Raman Spectroscopy-Based Deep Learning Model for Early Pan-Cancer Early Diagnosis

This study aims to explore the use of deep learning models for classifying patients based on Raman spectroscopy analysis of blood samples, distinguishing between individuals in physiological conditions and patients with various types of precancerous conditions or malignant tumors. The study is conducted through a multi-center collaboration, where blood samples are collected from both healthy participants and patients with histopathologically diagnosed precancerous conditions or primary malignant tumors.

All blood samples are obtained from patients' routine clinical blood tests conducted during hospital admission or other necessary medical evaluations. The spectral data undergo a rigorous preprocessing pipeline, which includes alignment resampling to standardize the data, baseline removal to eliminate unwanted variations, and normalization to ensure uniformity across all samples. The data is optimized for deep learning model training.
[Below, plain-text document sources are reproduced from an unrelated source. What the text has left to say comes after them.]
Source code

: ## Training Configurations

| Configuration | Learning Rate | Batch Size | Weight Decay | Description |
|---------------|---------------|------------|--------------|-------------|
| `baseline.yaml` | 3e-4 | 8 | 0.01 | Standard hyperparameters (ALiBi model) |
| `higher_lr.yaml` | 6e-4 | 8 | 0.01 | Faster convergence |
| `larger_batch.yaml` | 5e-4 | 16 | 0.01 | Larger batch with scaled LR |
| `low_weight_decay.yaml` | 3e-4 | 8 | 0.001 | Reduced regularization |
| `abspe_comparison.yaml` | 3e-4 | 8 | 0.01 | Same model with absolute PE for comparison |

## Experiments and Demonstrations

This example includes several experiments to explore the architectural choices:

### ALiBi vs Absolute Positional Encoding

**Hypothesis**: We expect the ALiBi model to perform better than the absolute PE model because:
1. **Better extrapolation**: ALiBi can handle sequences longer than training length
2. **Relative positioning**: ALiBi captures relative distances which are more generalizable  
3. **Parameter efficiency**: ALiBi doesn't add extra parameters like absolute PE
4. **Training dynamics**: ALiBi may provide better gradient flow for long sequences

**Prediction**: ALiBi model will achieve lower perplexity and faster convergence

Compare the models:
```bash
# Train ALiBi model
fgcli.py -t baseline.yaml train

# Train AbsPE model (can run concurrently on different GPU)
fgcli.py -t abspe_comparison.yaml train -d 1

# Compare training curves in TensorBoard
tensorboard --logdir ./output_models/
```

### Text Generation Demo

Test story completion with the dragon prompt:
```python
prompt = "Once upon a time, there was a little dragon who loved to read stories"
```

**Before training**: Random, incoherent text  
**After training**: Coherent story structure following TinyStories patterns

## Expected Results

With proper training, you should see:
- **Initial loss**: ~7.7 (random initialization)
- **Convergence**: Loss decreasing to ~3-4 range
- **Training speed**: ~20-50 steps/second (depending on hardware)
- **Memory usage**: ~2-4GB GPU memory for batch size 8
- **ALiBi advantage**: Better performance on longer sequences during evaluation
Various deep-learning models are then employed to analyze the processed Raman spectra and develop a classification system to distinguish between pan-cancer cases and healthy controls. The preprocessed dataset is partitioned into three subsets for model training and performance evaluation: 80% for training, 10% for validation, and 10% for testing. These datasets are used for model training to identify patterns in the spectral data that correlate with the presence of specific cancers or a healthy state, enabling accurate classification.

To enhance the interpretability of deep learning models, Grad-CAM (Gradient-weighted Class Activation Mapping) is used to visualize the models' decision-making processes. This allows the identification of the Raman spectra regions that are more influential in the model's classification decision, providing a transparent understanding of how the model differentiates between the various classes.

Ultimately, this study aims to demonstrate the potential of Raman spectroscopy combined with deep learning techniques as a non-invasive, accurate, and interpretable method for cancer detection and classification, with implications for early diagnosis and personalized treatment strategies.